Interaction latency is measured end-to-end:
- Input delay. Time from the user action until the event handler starts running. This is whatever else the main thread was doing.
- Processing time. Time the event handler spent executing. Your code. Third-party code. Framework reconciliation.
- Presentation delay. Time from when the handler finished until the next frame paints with the result.
INP is the sum of those three, taken for the worst interaction in the session. A page that responds in 80ms to nine clicks and 600ms to one click has an INP of 600ms.
Why FID was replaced
First Input Delay only measured step 1 above, and only for the first interaction on the page. That made FID easy to pass: defer your scripts past first input, and the measurement looked fine.
The customer experience told a different story. The page felt responsive for the first click. The second click ran a heavy framework reconciliation. The third click triggered a layout-thrashing scroll handler. None of that showed up in FID.
INP closes the gap by measuring every interaction over the session and reporting the worst one. A page now has to stay responsive throughout, not just at first paint.
What pushes INP up
The usual culprits:
- Long event handlers. A click handler that runs synchronously through 80ms of work blocks the main thread, which blocks paint, which inflates INP. Break the work into smaller chunks with
scheduler.yield()orrequestIdleCallback. - Framework reconciliation on large trees. React, Vue, or Angular re-rendering a 500-node component synchronously after a click. Use concurrent features (React 18
startTransition, Vue Suspense) to deprioritise non-urgent updates. - Third-party scripts firing during interaction. Analytics SDKs, A/B testing libraries, chat widgets that listen on every click. They steal main-thread time at the worst possible moment.
- Layout work on the critical path. Click handlers that immediately read
offsetWidth, mutate the DOM, then re-read. Each read forces synchronous layout. The browser cannot paint until that resolves. - Large images decoded after click. A modal that opens with a 2MB hero image triggers decode work on the main thread. Use
decoding="async"and pre-decode where possible.
INP under load
Most teams measure INP in field data (CrUX, RUM) and call it done. That works for steady-state traffic. It does not work for capacity rehearsals, release validation, or any scenario where you need to know what INP will look like under load you have not yet served.
Synthetic INP measurement requires a real browser executing real interactions, because:
- HTTP-script tools cannot click anything. There is no DOM, no main thread, no interaction event to delay.

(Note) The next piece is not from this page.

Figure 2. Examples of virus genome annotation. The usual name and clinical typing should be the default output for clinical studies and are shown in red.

- Headless browsers without a full rendering pipeline skip presentation delay measurement.
- Shared-browser load testing models (where many virtual users live in one process) cannot measure INP accurately because the main-thread contention is artificial.

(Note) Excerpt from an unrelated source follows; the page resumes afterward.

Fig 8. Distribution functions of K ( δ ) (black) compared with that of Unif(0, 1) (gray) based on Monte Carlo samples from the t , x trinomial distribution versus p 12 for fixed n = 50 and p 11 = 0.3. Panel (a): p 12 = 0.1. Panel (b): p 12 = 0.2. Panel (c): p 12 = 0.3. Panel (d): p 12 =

Real-browser load testing is the structural fit. Each virtual user is its own browser, with its own main thread. The scenario performs the click. The browser measures input delay, processing time, presentation delay, exactly as it would for a real user. The report gives you INP per session, per interaction, per URL.
INP and the third-party tax
Most teams discover their INP problem is a third-party problem. Analytics libraries that wrap every event. Consent banner SDKs that block clicks until they finish booting. Chat widgets that re-render on scroll.
The advantage of real-browser load testing here is that the network log and console log come back per session. You can sort sessions by INP, open the worst one, and see exactly which third-party request was firing on the slow click. It is the difference between knowing INP is bad and knowing which tag to renegotiate the contract for.
Common mistakes
- Measuring INP only at p50. The 75th percentile is the published threshold. The 99th percentile is your worst customers.
- Ignoring keyboard interactions. Form-heavy applications have INP problems that pointer-only testing misses.
- Testing INP with a single user. There is no main-thread contention. You will not reproduce the production problem.
- Counting on a long-tasks audit alone. Long tasks are a signal, not the measurement. INP is what you report.
INP is one of three Core Web Vitals. The companion metric for page render speed is Largest Contentful Paint, which measures when the biggest visible element finishes painting.